In the public sector, much of the funding needed to secure critical infrastructure has already been allocated. But in the private sector funding is far from guaranteed. So how do you maximize your efforts, considering the current economic uncertainty and your need to protect assets?
Weighing your options
Option 1: Do nothing
If your organization has not yet begun its digital revolution, you may choose to continue as-is, relying on manual tasks or machines that have no internet connectivity.
From the board’s perspective, if 2023’s financial outlook seems uncertain, perhaps this is not the best time to invest in the costly modernization of the production lines and the related comprehensive cybersecurity solution.
In this scenario, it is still important to note that any connected device, including small IoT devices, must be secured. One hacked network device provides access to all other devices that have trusted the same network. So, make sure that you review your existing architecture and verify that the required cybersecurity controls are in place.
Option 2: Full steam ahead
Will holding back the tide of your digital transformation cost your organization money? After all, the reason you digitized in the first place was to streamline processes, making more room for profit-generation operations, such as greater production or significantly lower operating and utility costs. For example, the ROI on deploying energy-saving IoT solutions has become even clearer as energy prices increased dramatically.
Those who decide to proceed with the digital transformation plans should do so with caution. Consider:
1. Automation expands the cyber perimeter. Make sure that you deploy OT-specific cybersecurity tools that can allow you to protect your cyber perimeter and detect any anomalies in the internal OT network without impacting the operation.
2. Optimize cybersecurity:
- a. Run breach and attack simulations to understand what are your defensive priorities. This is ideal if you have the budget and can hire an in-house team.
- b. Identify the business impact of each vulnerability and then prioritize your security controls according to the tolerable business risk.

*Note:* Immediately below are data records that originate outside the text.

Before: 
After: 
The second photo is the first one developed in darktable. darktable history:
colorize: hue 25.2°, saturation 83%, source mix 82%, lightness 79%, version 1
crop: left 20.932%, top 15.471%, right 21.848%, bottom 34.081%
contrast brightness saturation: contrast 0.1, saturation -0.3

Option 3: Make more with less
Across industries, we have witnessed large pressure from boards and C-level executives to reduce costs throughout their company, keeping only what is mission critical.
If your organization’s digital revolution can be delayed, consider that:
1. Fewer connected devices and sensors mean a smaller perimeter to protect since there are simply fewer devices to hack.

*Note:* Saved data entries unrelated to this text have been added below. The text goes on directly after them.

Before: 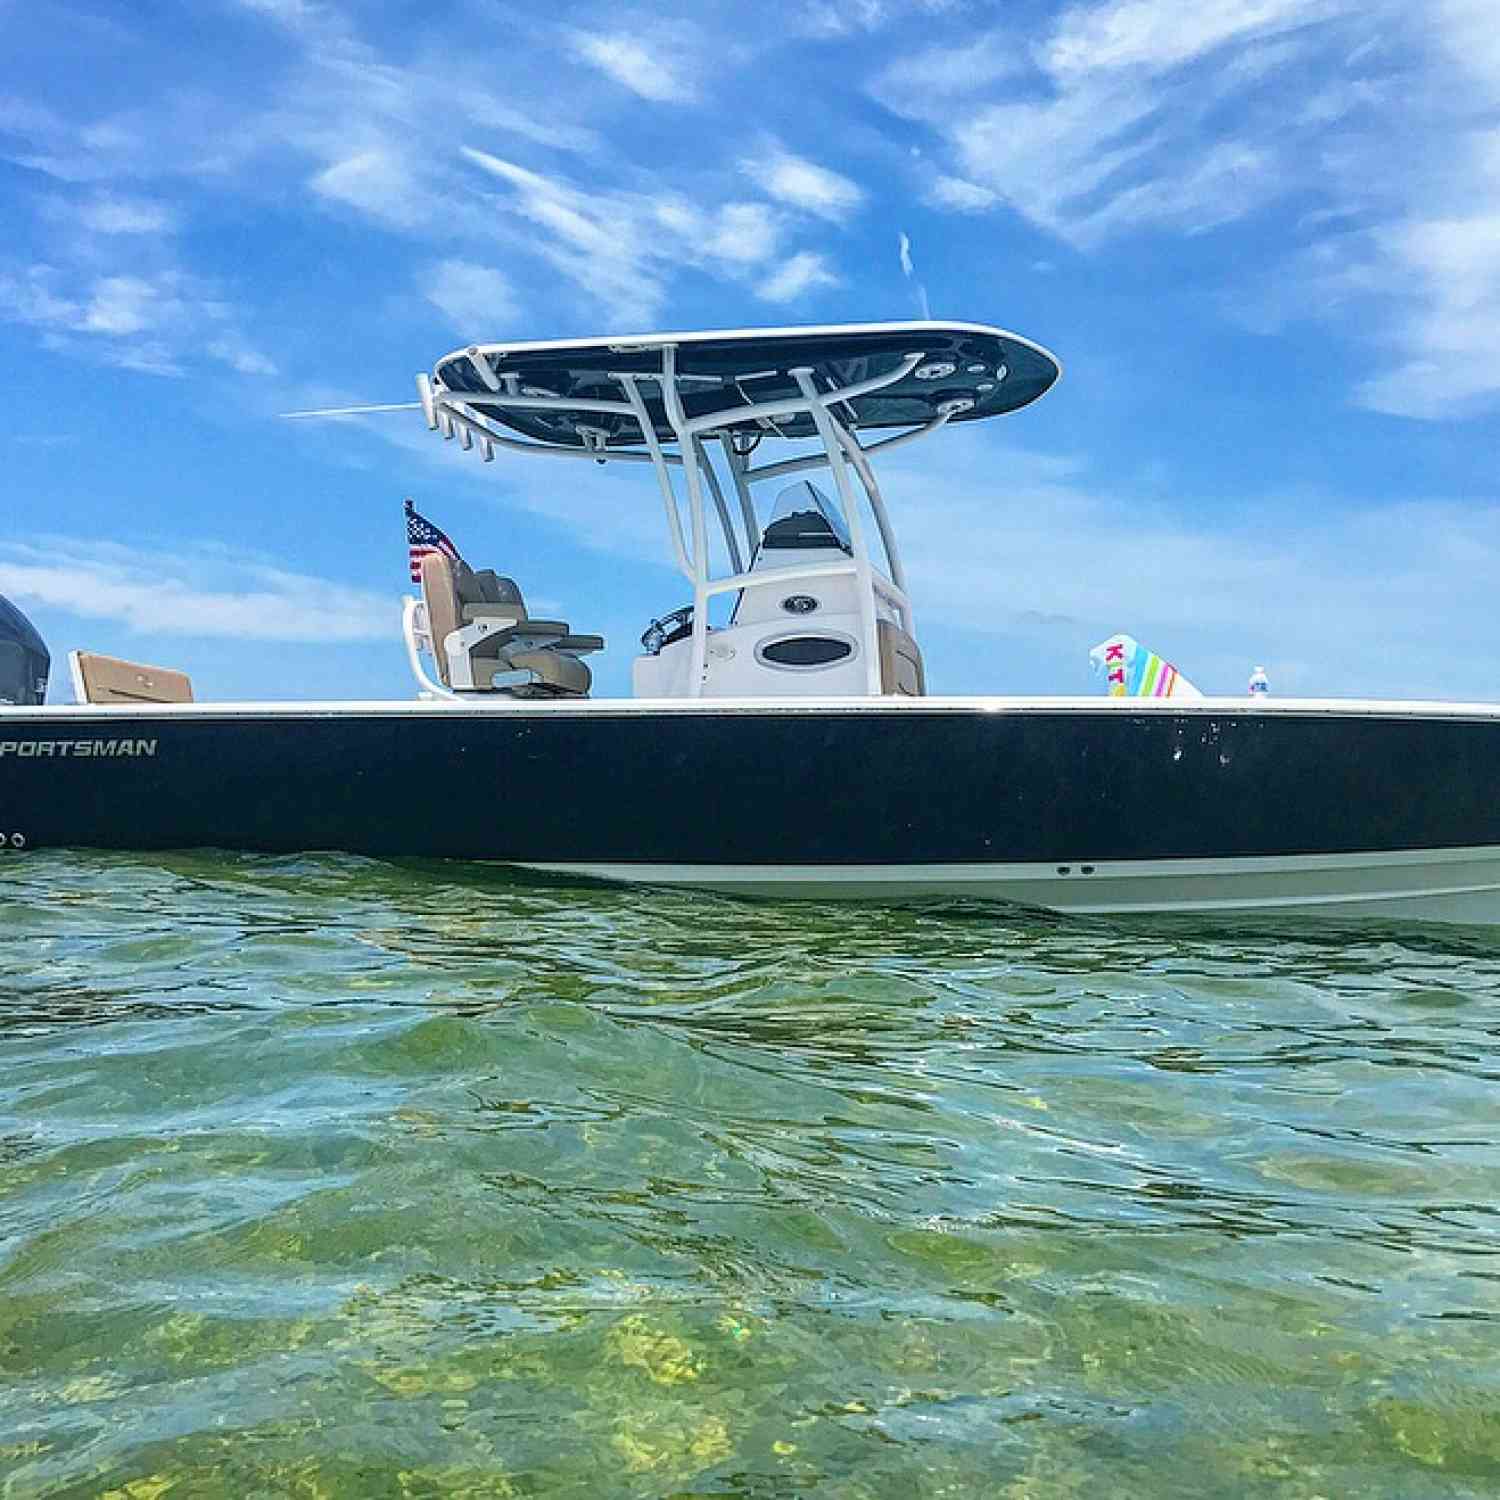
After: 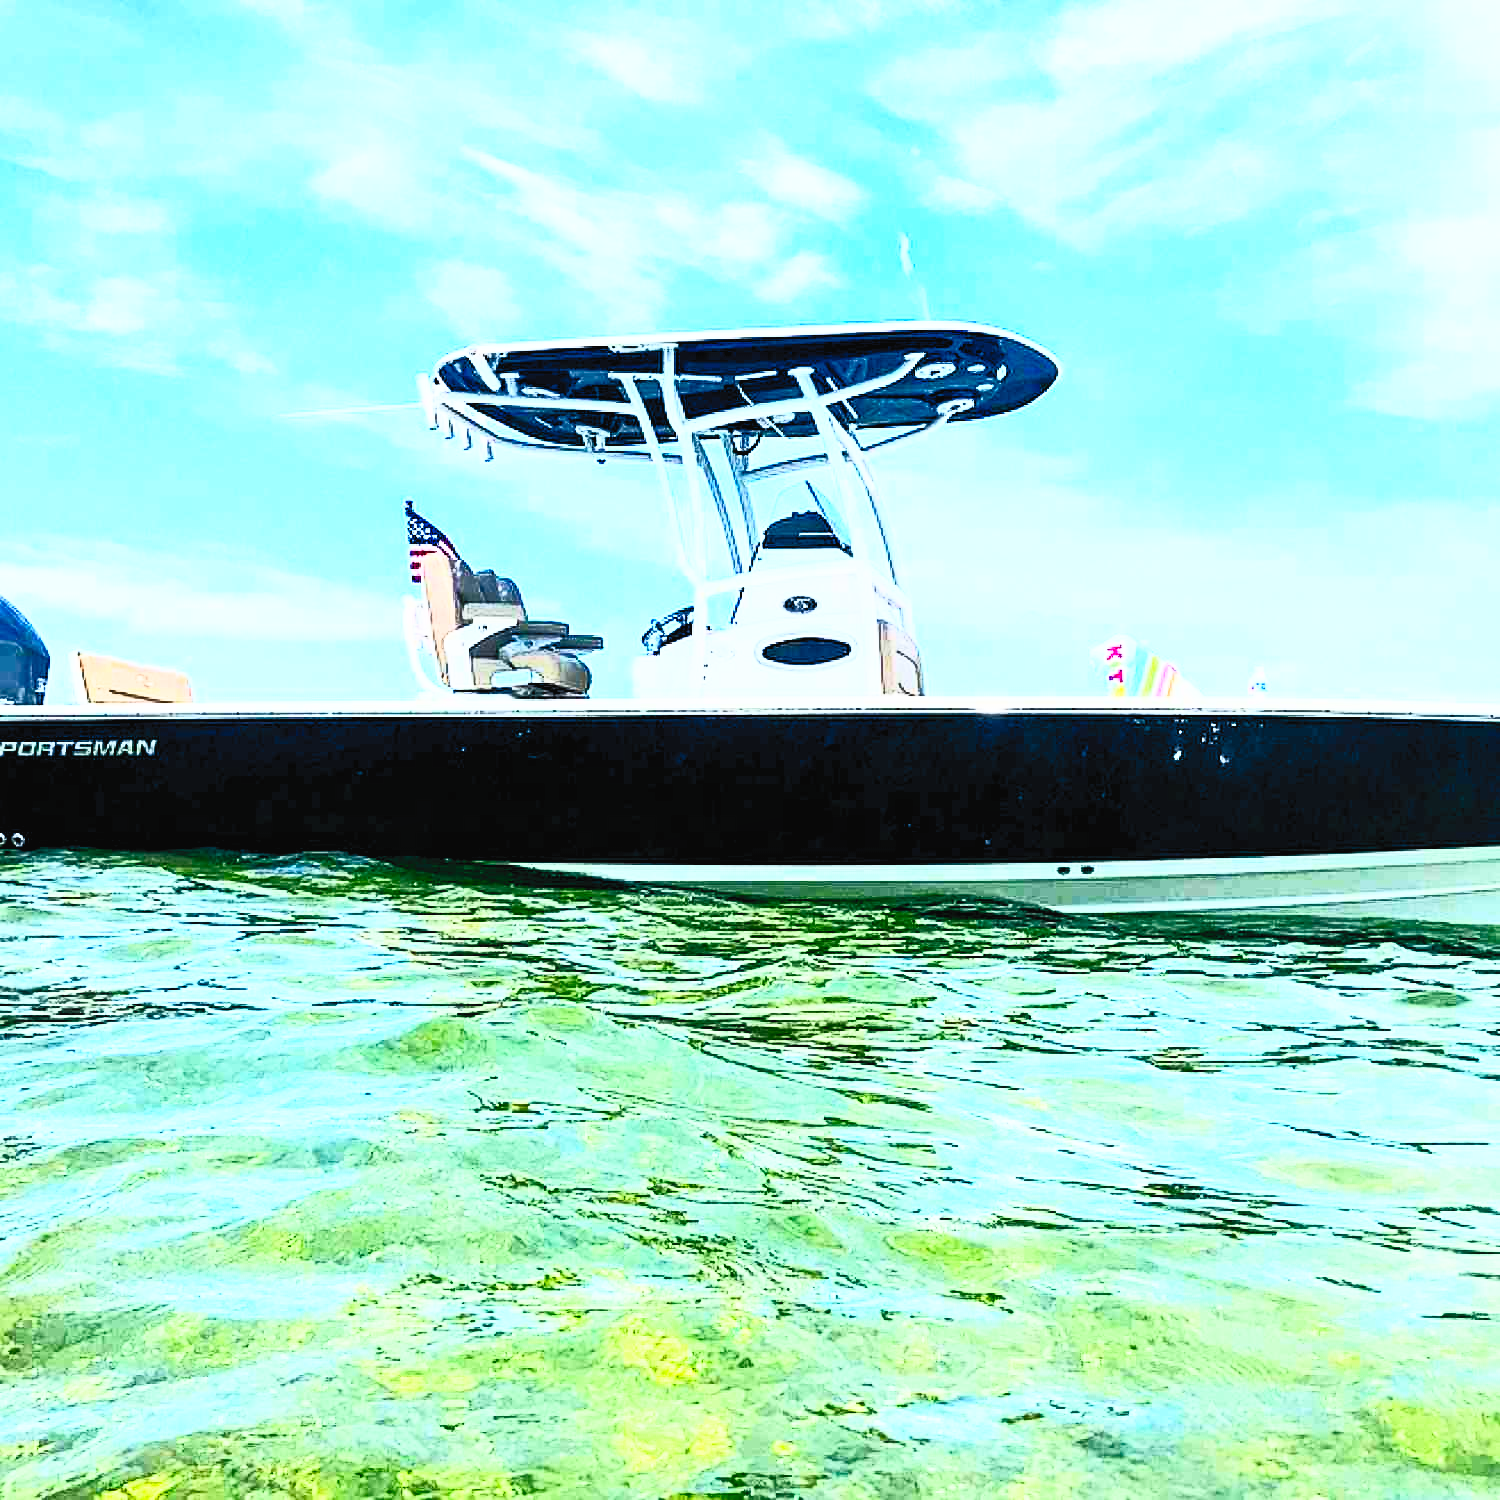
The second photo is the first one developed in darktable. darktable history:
shadows and highlights: shadows 43.06, highlights 6.94
contrast brightness saturation: contrast 0.83, brightness 0.59, saturation 0.59
sigmoid: contrast 1.7, skew -0.2, preserve hue 0%, red attenuation 0.1, red rotation 0.035, green attenuation 0.1, green rotation -0.017, blue attenuation 0.15, blue rotation -0.052, base primaries Rec2020
rgb levels: levels [[0.01, 0.419, 0.839], [0, 0.5, 1], [0, 0.5, 1]]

2. Cybersecurity-as-a-Service – Instead of purchasing OT cybersecurity tools and struggling with their deployment and operation, outsource IT security efforts to a managed security service provider (MSSP). Here, the costs are less, and your commitment is relatively short. At the same time, you must also keep in mind that an internal team will be needed sooner than later, and that when a team is kept in-house, so is the knowledge.
Cybersecurity is not a luxury, but a must-have
Both your CEOs and the board know cybersecurity is needed, but that doesn’t mean you won’t be expected to justify your budget. Be prepared to answer what’s in your network, where the weaknesses are, and a clear roadmap on how to prioritize and fix them and secure your network. Make it painfully obvious. Be prepared to break it down piece by piece as it relates to business goals. Don’t assume they understand the task at hand or the urgency.
Ultimately, understanding your department’s critical needs and aligning them with your company’s roadmap is the only way for the board, C-level executives, and your team to be aligned.